[DATA PROVIDED — start]

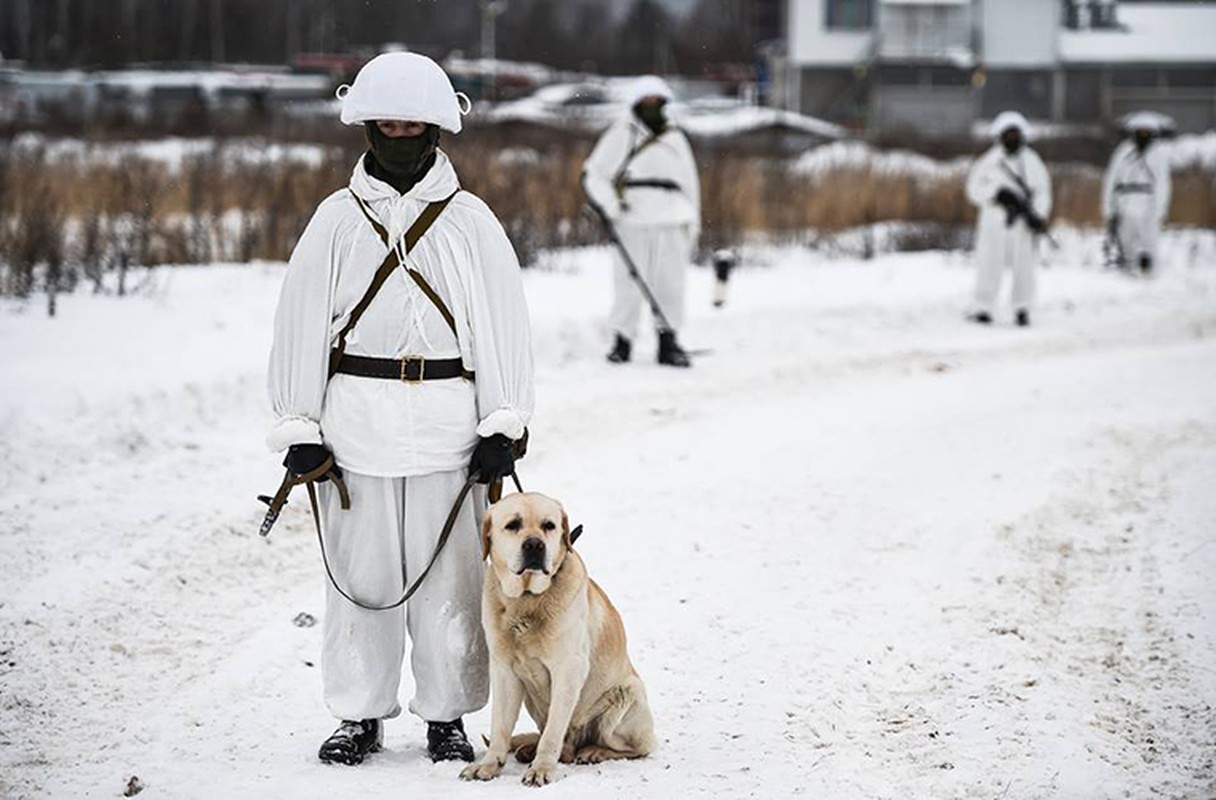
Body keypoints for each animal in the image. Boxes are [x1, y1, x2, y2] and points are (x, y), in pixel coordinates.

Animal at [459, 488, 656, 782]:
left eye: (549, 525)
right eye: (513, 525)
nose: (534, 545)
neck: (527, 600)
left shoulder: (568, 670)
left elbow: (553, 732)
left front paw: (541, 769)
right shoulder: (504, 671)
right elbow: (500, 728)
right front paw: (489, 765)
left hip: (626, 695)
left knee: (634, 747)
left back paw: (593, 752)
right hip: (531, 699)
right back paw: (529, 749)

[DATA PROVIDED — finish]

▶ **WORK REQUEST**: Please report the number of lines in the data that include "right", with no other words.

▶ **EXERCISE OUTPUT**: 6